Influence the Influencers. If you’ve hung around in PR circles you’ve heard this phrase. But what does it mean in today’s digital age?
Many of you may be familiar with TwitterGate the incident where TechCrunch posted internal documents from Twitter after someone hacked into their Google Apps account. Many people called foul. TechCrunch obviously realized the kind of traffic this would create.
What happened a few weeks later many people may not be familiar with. (TechGeist has a full write up on this.) Twitter has a Suggested User List (SUL) that new users are encouraged to follow (Twitter’s kind of pointless if you’re not following anyone). The top three tech blogs, TechCrunch, Mashable and Read/Write Web have benefited greatly from being on this list. TechCrunch doesn’t get that benefit anymore. A few weeks after the TwiterGate incident TechCrunch was removed from the SUL. What does being off that list mean?

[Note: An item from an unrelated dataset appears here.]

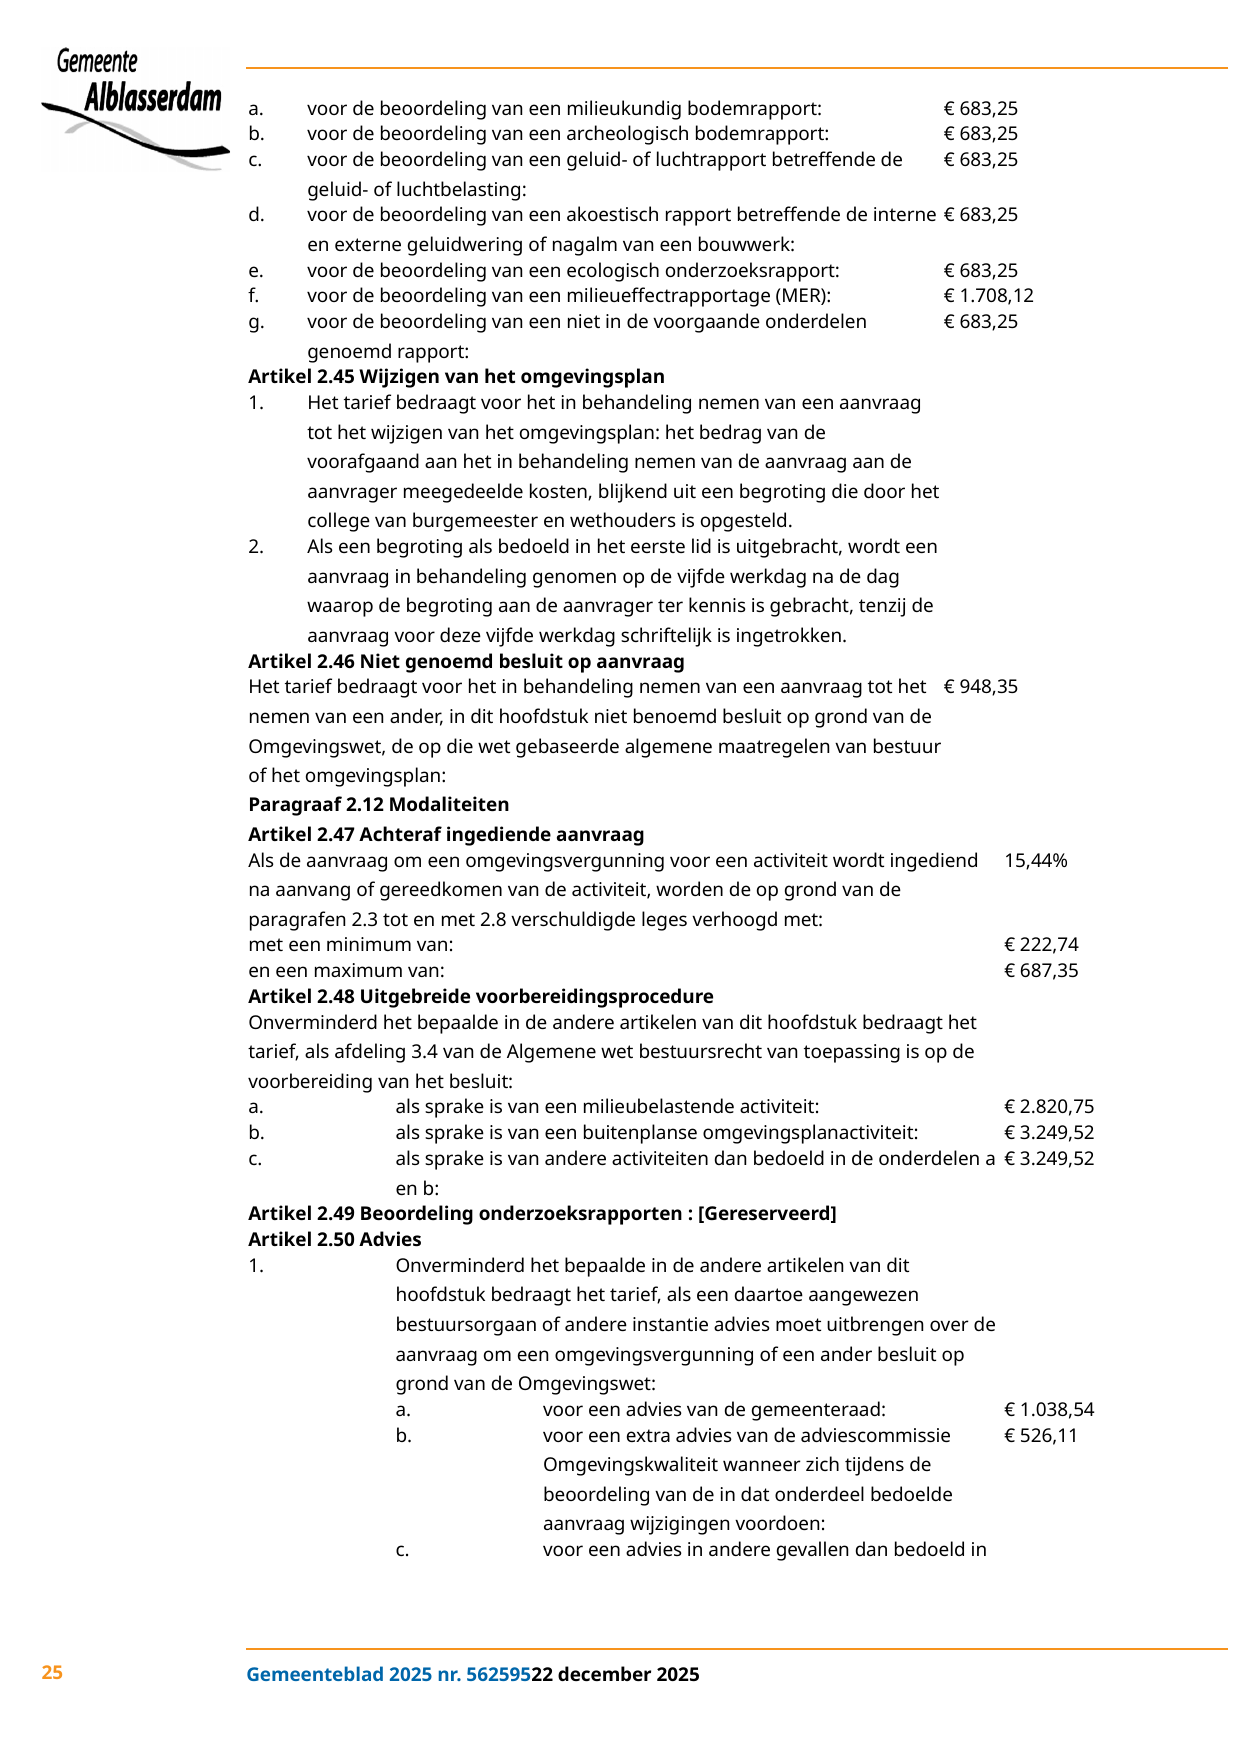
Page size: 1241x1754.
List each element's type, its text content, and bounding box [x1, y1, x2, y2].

Some may ask whether it really matters to TechCrunch if they don’t have as many Twitter followers as their competitors.
Recently Mathew Ingram (MW) from Canada’s Globe and Mail debated with Mike Arrington (MA) over that very fact on Twitter:
[This conversation has been edited to remove other strings and I did my best to get it in the right order]
MA @mathewi prblm isn’t if we’re on [the SUL] or not, it’s that we’re not on it and competitors are. hobbles us.
MW .@arrington: I can see Twitter wanting to apply pressure - but does it really hobble you in any significant way to not be on it?
MA @mathewi oh, it’s relevant. twitter is shaping the press to be what they want. I’ve had incredible pressure put on me to “play ball”
MW .@arrington: but does the SUL really “shape the press” in any meaningful sense? do you care whether you have 1 million or 1.5m followers?
MA @mathewi of course it does. we all fight for readers and traffic, then twitter reassigns stuff via the SUL to the people they like.
MA @mathewi it’s about 20% of all traffic.
MA @mathewi what i’ve told Twitter privately is that tech press should never be on it, period. but they’re using it as a reward and punishment
20% of traffic is pretty significant for a large tech blog. But what does that really mean?
Their traffic is actually going down. You can imagine their concern if this trend continues.
We’ve been told by online journalists that they find themselves caring if our clients Twitter accounts post links to their stories. Why? Because of the traffic it can send to their site. Some of clients have significant followings and the amount of traffic Twitter can send is not trivial. This is one of the reasons we encourage clients to engage with influencers on Twitter and use the channel as a way to amplify their own messages and 3rd party coverage.
But in my mind the debate is not about using social media as a reward or punishment. The real message here is that our companies are on an equal playing field. We are just as much media as the media. Companies are no longer at the mercy of the gate keeper. We have an equal voice and an equal right to be part of the conversation.
We need to evolve our thinking and our communications structures, from this:
To this:
But to do this you first have to build out your channels with good, consistent content. You need a platform to host your content on and you need to develop the connecting channels from your content to your audience. But you have to do this in an authentic and real way. If you only shout marketing messages at people, they don’t have to, and wont, follow you.
Companies exist to solve market needs. Why should our marketing be any different? Marketing itself is now media. If we want it to survive in this field of noise out there we have to create just as compelling content as the media we used to rely on.
The tables have turned. Which side do you want to be on?